Cristino de Vera había comprendido en seguida que el hombre tiene que estar solo, soltero, buscándose la aventura de cada atardecer, y dedicando el resto del día al monacato de su creación, que lo suyo era una cosa como de monje medieval que hubiese asistido a las vanguardias de entreguerras. Hacía calaveras, velas, pañitos, soledades, resplandores de llama, conos de sombra, todo mediante un puntillismo/manierismo que martirizaba hasta la locura, y aquello lo exponía una vez cada cinco años, si es que lo exponía, porque lo suyo era, habiéndose elegido tan libre, la prisión del color sin color, la línea sin deleite y el ascetismo romántico, religioso y ateo de sus cuadros.

Cristino de Vera, en su buhardillón del Rastro, se llenaba de vino y palabras, y yo le iba viendo (encontrado luego en tantas otras atmósferas madrileñas) el verdugón del alcohol, el moratón traidor del vino en lo más puro de su expresión de hombre feo y bueno.

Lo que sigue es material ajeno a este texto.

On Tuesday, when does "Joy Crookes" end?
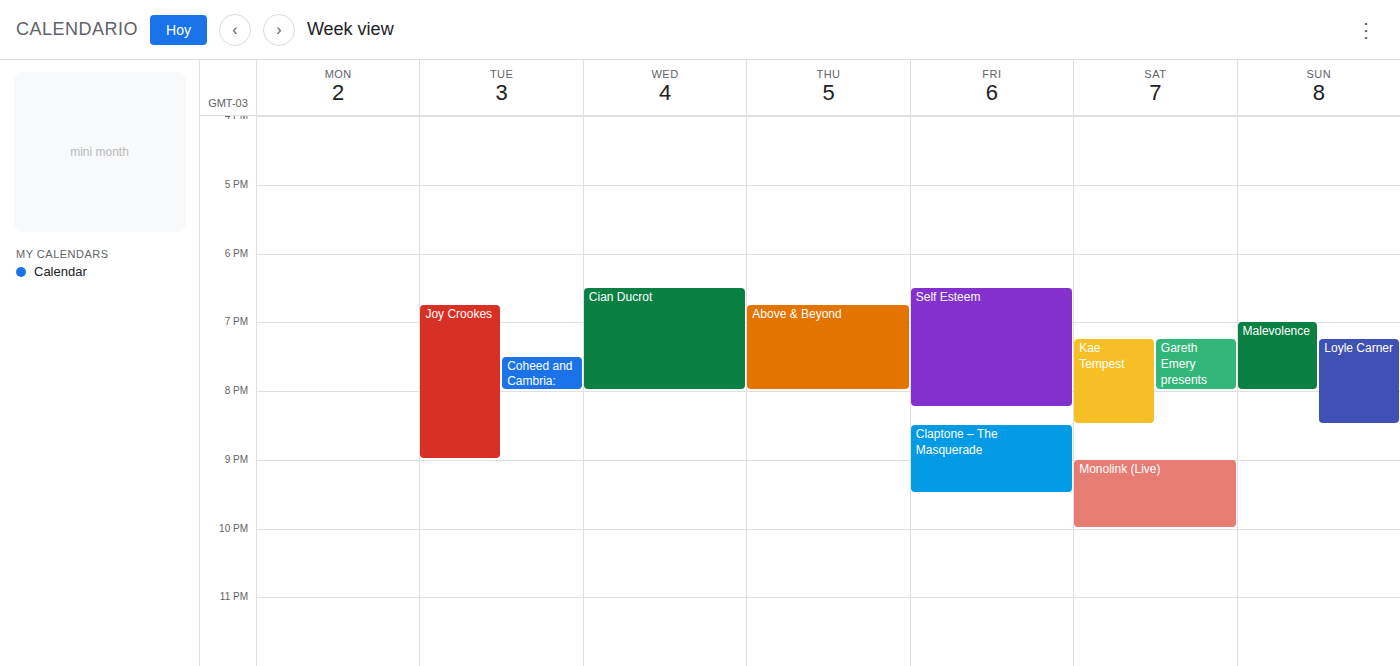
21:00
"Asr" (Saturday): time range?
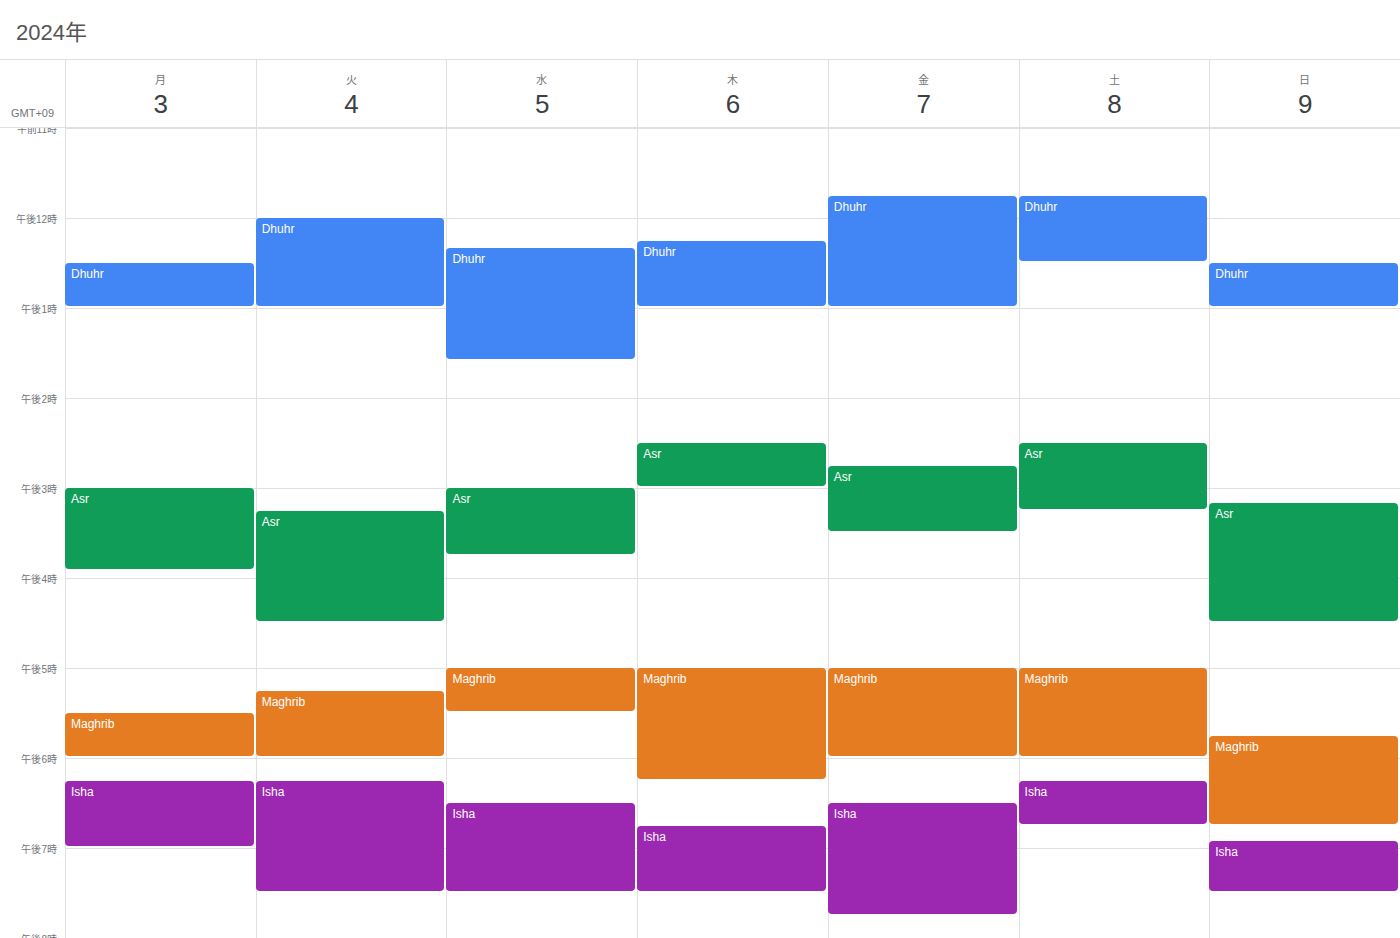
2:30 PM to 3:15 PM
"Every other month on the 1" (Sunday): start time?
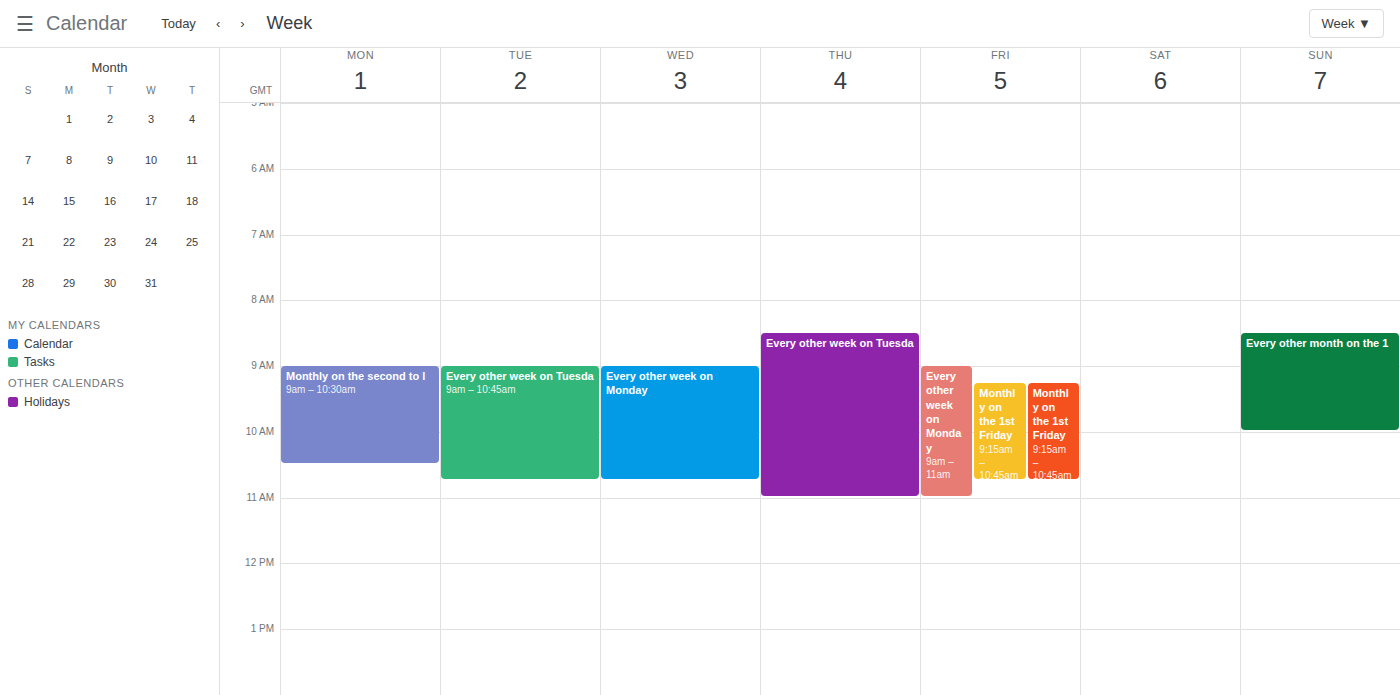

Seguía peinándose como un niño, con la raya a un lado y el pelo cortito, cuando el amor, el vino, la pintura, la soledad y los años le habían echado siglos sobre la espalda un poco cansada.

Cristino de Vera aparecía y desaparecía en los bosques de alemanas (que no bosques alemanes) que tiene Madrid donde los tiene, entre el Museo del Prado y el Rastro, entre un café y una casa de citas, y su elegancia de hombre inelegante, su tristeza de falso alegre, me devolvían a un presente duro y puro, sin posible progreso, en el que en realidad nos movíamos todos.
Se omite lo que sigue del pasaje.